When the line containing "день в очереди на операцию в СКММЦ г. Беслан" appears in the entries below, begin printing there and stop after the line containing "здоровье людей, особенно"; print each of those lines exactly and no other line.

Saved data entries
■ ■ ■
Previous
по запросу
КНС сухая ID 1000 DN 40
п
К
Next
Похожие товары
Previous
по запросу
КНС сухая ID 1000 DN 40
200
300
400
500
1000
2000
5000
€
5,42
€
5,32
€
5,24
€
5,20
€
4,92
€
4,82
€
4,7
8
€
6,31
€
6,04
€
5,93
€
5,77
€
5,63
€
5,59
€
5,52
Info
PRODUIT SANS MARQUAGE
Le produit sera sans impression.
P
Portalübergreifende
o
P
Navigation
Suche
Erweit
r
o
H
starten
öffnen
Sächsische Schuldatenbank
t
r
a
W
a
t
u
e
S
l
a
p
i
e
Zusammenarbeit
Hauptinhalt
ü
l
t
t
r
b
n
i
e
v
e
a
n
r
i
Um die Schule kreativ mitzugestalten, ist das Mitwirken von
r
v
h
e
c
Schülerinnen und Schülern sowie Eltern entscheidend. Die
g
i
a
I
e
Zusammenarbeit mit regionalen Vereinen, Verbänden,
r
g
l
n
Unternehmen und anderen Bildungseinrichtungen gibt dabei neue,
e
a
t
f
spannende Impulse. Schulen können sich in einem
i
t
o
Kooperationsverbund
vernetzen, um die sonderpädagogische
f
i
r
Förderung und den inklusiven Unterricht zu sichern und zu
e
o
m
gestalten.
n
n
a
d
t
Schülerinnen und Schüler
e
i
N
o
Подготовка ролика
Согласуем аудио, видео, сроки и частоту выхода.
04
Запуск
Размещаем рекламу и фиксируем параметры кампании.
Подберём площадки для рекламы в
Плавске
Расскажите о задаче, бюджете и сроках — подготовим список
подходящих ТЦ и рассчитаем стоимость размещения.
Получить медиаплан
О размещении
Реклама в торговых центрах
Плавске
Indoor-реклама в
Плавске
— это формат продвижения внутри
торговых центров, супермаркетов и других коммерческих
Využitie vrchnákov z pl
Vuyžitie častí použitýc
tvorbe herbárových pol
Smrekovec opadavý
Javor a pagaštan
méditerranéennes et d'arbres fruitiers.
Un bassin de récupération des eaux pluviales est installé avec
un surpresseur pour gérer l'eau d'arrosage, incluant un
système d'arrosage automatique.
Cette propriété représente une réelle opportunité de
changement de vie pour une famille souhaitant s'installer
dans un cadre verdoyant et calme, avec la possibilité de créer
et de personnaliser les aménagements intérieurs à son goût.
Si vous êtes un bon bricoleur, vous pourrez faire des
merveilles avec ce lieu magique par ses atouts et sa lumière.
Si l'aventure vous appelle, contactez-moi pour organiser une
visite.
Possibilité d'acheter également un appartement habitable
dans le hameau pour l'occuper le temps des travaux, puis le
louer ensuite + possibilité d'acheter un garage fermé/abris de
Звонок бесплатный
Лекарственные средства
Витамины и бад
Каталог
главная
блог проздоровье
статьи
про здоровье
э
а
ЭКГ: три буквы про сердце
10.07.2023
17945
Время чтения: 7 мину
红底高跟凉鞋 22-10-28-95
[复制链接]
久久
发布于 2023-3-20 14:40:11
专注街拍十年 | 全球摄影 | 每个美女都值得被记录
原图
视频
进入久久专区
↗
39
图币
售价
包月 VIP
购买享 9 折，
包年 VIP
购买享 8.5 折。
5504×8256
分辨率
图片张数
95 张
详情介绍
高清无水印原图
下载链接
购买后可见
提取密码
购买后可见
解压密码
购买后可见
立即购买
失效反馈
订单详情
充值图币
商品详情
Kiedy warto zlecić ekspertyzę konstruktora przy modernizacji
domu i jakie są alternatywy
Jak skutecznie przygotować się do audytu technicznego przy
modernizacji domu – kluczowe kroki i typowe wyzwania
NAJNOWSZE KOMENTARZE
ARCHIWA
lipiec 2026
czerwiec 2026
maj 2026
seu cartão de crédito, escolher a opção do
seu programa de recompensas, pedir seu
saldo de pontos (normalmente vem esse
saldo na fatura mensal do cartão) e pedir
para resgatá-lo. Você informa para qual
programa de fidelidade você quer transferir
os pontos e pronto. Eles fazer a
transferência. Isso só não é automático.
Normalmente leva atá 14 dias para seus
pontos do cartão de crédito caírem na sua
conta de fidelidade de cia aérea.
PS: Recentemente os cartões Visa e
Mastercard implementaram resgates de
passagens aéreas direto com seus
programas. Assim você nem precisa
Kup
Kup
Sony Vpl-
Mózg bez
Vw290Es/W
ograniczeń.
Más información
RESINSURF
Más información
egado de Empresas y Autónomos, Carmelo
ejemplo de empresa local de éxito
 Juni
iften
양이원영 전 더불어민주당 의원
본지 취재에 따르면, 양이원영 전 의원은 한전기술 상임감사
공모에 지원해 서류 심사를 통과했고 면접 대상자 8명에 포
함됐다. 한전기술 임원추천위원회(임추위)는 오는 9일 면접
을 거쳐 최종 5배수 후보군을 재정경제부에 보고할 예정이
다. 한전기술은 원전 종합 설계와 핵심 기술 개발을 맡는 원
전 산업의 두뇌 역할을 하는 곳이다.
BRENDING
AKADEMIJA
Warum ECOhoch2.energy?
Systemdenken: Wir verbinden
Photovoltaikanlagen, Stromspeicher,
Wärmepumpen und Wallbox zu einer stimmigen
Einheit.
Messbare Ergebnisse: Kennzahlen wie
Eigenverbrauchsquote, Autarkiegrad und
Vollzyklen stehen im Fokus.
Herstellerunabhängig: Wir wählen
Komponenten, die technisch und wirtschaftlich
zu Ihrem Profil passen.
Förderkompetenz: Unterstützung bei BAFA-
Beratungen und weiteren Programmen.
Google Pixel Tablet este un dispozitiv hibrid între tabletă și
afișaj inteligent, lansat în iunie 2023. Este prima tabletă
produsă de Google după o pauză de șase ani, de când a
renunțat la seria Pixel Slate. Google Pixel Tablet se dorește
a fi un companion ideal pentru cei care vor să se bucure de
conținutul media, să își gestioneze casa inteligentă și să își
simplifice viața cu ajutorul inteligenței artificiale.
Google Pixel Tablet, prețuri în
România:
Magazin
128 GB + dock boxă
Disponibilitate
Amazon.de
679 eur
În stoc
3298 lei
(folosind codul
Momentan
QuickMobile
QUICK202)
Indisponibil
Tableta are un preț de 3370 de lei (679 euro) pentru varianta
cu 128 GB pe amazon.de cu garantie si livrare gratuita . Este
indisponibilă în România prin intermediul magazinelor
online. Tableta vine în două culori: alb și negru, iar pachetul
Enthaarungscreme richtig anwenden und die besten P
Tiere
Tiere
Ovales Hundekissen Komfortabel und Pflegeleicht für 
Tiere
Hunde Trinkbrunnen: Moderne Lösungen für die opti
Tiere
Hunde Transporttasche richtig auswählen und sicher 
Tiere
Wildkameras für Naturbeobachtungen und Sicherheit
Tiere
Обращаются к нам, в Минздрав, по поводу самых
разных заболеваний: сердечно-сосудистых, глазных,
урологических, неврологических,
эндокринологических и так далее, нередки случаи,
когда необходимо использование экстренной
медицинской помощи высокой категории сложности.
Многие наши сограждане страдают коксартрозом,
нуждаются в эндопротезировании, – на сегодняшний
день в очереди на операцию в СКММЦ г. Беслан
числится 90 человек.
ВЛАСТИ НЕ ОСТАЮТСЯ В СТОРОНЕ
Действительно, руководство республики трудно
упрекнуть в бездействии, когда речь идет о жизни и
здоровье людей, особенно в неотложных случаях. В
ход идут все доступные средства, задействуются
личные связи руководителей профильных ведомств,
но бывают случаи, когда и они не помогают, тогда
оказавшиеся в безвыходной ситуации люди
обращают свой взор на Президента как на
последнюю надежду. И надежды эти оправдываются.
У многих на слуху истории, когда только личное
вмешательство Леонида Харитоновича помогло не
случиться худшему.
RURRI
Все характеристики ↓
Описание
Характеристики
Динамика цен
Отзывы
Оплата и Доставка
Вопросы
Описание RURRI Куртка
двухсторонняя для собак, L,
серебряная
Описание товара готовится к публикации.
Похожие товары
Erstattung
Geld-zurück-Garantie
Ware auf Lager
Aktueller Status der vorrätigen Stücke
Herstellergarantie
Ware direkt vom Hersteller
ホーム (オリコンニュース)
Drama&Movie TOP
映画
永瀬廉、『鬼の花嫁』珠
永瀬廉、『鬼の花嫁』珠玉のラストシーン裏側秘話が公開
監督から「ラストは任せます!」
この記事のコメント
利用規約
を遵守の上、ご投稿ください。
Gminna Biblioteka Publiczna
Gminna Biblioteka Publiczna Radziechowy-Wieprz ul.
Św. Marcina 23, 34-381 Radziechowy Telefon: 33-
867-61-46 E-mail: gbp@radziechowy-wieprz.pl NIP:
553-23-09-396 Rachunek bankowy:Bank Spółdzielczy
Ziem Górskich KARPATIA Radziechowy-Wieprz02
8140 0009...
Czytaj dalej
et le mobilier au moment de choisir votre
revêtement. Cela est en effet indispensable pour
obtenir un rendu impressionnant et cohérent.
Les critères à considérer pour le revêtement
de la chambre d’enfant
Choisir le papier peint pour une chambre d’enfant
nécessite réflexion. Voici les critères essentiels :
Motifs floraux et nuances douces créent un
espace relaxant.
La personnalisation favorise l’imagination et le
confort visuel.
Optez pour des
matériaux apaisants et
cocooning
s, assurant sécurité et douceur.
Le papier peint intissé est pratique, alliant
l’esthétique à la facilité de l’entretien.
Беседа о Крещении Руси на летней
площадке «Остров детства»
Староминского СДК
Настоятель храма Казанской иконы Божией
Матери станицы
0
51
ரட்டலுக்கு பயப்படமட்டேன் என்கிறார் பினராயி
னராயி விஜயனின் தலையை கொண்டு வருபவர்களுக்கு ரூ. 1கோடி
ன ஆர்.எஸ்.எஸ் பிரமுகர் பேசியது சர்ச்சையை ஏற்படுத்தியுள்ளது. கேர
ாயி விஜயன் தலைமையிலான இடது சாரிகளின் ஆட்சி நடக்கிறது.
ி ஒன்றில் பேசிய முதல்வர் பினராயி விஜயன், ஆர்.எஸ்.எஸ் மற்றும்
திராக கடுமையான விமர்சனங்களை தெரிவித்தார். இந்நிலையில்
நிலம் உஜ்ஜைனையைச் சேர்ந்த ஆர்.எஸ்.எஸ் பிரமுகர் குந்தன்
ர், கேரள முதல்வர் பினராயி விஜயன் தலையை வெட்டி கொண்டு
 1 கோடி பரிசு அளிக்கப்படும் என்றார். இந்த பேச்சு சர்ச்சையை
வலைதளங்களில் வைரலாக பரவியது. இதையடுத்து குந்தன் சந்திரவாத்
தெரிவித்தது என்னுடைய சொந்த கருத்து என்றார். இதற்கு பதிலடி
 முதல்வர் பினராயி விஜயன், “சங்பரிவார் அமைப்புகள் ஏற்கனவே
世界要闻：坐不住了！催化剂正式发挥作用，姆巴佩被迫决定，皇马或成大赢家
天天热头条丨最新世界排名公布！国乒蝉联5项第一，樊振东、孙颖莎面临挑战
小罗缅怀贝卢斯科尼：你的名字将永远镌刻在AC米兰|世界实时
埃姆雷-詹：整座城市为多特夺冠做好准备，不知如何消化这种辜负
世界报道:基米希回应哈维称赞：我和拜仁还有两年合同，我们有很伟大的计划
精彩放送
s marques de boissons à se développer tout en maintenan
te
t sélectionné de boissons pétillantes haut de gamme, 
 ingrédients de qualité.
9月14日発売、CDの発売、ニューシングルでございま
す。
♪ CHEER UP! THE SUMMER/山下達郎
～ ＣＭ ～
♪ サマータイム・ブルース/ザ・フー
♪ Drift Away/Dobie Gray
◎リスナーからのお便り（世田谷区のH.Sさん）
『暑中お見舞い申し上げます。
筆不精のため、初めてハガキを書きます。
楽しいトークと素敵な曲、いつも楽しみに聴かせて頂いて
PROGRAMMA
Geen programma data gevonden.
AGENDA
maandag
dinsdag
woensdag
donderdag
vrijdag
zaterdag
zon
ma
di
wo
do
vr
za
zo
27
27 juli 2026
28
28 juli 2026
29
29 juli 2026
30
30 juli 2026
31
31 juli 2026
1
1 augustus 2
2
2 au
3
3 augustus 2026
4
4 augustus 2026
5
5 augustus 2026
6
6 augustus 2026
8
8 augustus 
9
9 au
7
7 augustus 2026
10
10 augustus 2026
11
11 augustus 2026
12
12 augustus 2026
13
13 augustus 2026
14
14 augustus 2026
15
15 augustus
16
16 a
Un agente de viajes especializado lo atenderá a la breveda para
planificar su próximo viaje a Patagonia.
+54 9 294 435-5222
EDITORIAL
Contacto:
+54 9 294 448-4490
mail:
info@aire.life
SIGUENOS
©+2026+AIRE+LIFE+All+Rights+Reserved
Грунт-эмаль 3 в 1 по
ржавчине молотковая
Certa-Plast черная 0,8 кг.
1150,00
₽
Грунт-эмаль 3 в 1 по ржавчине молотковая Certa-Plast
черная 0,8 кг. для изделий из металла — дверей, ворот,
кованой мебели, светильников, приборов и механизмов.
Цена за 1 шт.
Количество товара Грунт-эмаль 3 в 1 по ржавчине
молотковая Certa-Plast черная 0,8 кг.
■ ■ ■
◆ RESPONSE TO THE TASK ◆
день в очереди на операцию в СКММЦ г. Беслан
числится 90 человек.
ВЛАСТИ НЕ ОСТАЮТСЯ В СТОРОНЕ
Действительно, руководство республики трудно
упрекнуть в бездействии, когда речь идет о жизни и
здоровье людей, особенно в неотложных случаях. В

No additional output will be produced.